MARIE‑ELISA‑JEANNE GUERIN (LA NEELE)

Le témoin appartient au groupe des membres de la famille de Thérèse de l'Enfant‑Jésus. A ce point de vue, sa déclaration, malgré sa brièveté, revêt une valeur particulière.

 

Il s'agit de « Jeanne », la cousine compagne d'enfance à Lisieux, dont parlent plusieurs passages du Manuscrit « A » de l'Histoire d'une âme, et certaines lettres de la Servante de Dieu. Née à Lisieux le 24 février 1868, fille d'Isidore Guérin, frère de Zélie, la maman de Thérèse, et de Céline Fournet, elle épousa le 1er octobre 1890 le docteur Francis La Néele, qui soigna, en quelques rares occasions, Thérèse pendant sa dernière maladie. Tous ceux qui connaissent les écrits de Thérèse se souviennent du « faire‑part » de son mariage avec Jésus qui lui avait été suggéré par le faire-part du mariage de Jeanne avec Francis, ainsi que de l'espoir avec lequel Thérèse soutenait continuellement sa cousine, désireuse d'avoir un enfant; cet espoir ne se réalisa jamais malgré la promesse de la Sainte de lui obtenir cette grâce quand elle serait au ciel. A en croire le témoin, il semble que Thérèse ait eu la mission de lui obtenir des grâces non pas de douceur, mais de souffrance. C'est donc avec le sourire aux lèvres qu'on l'entend déclarer: « Je remercie Dieu des grâces dont elle a été comblée, et pour cela je récite le Magnificat quand je vais sur sa tombe... Quant à lui demander de m'obtenir des grâces, comme elle ne m'a envoyé que des croix, cela me rend hésitante » (p. 1350). Elle y revient un peu plus loin, mais sous forme de conclusion fort intéressante: « J'ai souvent invoqué la Servante de Dieu dans mes peines temporelles, et je n'ai constaté qu'une recrudescence de croix et d'épreuves. Je lui demande de m'obtenir la grâce de les supporter chrétiennement » (p. 1360).

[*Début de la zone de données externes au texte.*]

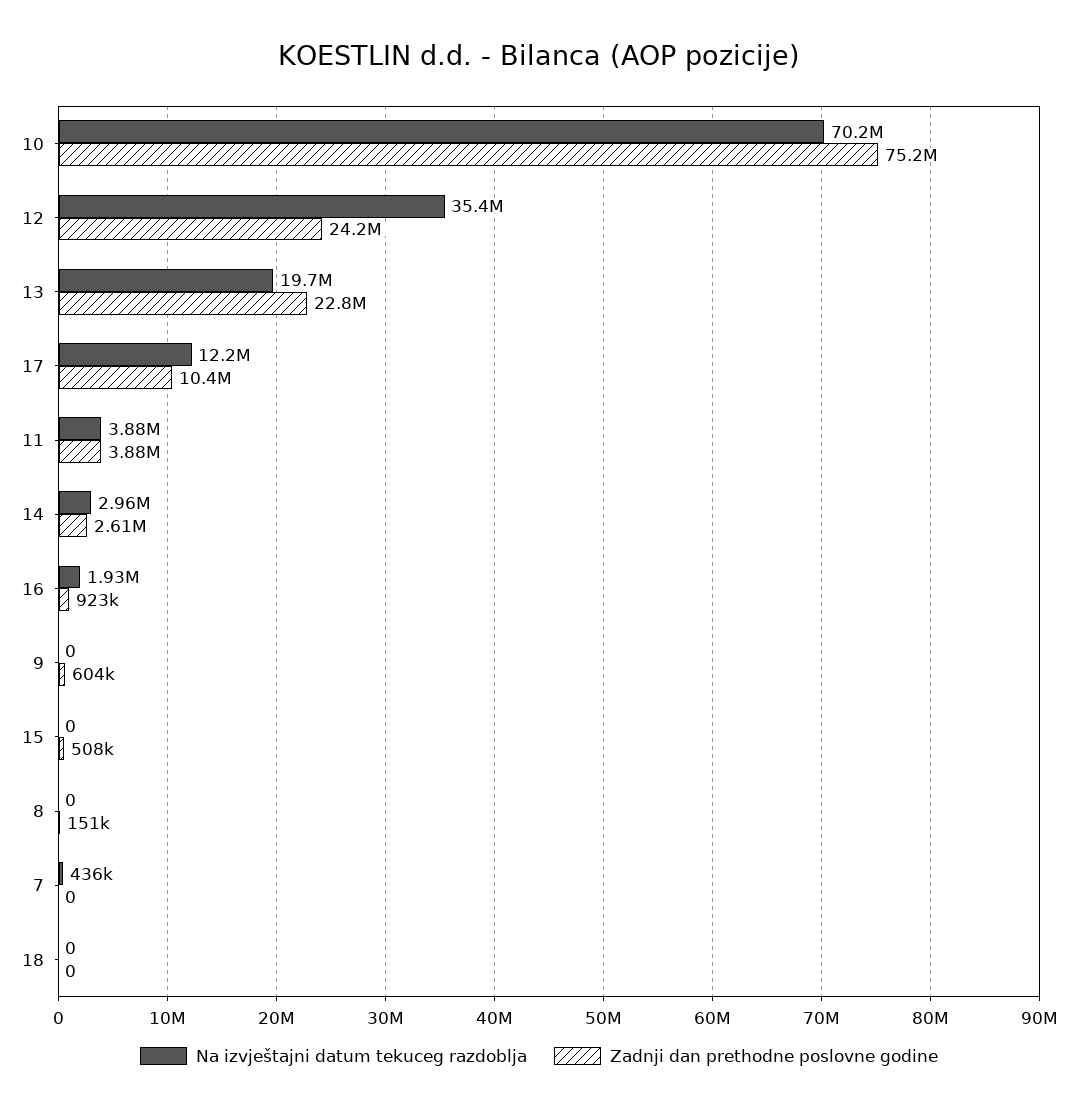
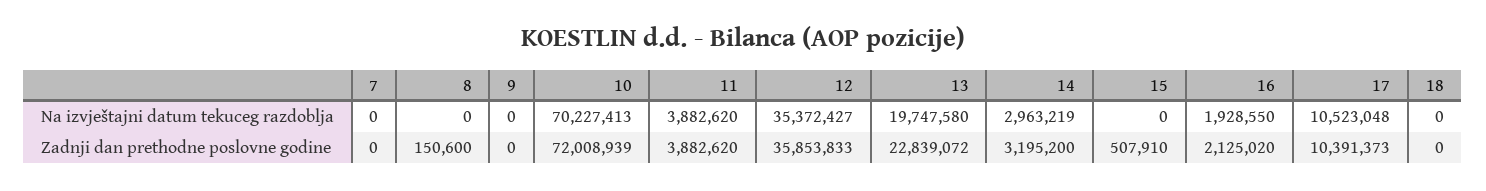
  {
    "Na izvještajni datum tekuceg razdoblja": {
      "10": 70227413,
      "12": 35372427,
      "13": 19747580,
-     "17": 12200000,
+     "17": 10523048,
      "11": 3882620,
      "14": 2963219,
      "16": 1928550,
      "9": 0,
      "15": 0,
      "8": 0,
-     "7": 436000,
+     "7": 0,
      "18": 0
    },
    "Zadnji dan prethodne poslovne godine": {
-     "10": 75200000,
+     "10": 72008939,
-     "12": 24200000,
+     "12": 35853833,
      "13": 22839072,
      "17": 10391373,
      "11": 3882620,
-     "14": 2610000,
+     "14": 3195200,
-     "16": 923000,
+     "16": 2125020,
-     "9": 604000,
+     "9": 0,
      "15": 507910,
      "8": 150600,
      "7": 0,
      "18": 0
    }
  }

Son témoignage se déroule avec une extrême simplicité sur la base des souvenirs d'enfance. Tous les détails se trouvent déjà dans le Procès de 1911, au cours duquel le témoin avait parlé avec un peu plus d'étendue.

Elle déposa le 12 mars 1917, dans la sacristie du Carmel de Lisieux, au cours de la session 69 du Procès, et sa déposition se trouve aux pages 1349‑1360 de notre Copie publique.

 

[Session 69: ‑ 12 mars 1917, à 9h. et à 2h. de l'après‑midi]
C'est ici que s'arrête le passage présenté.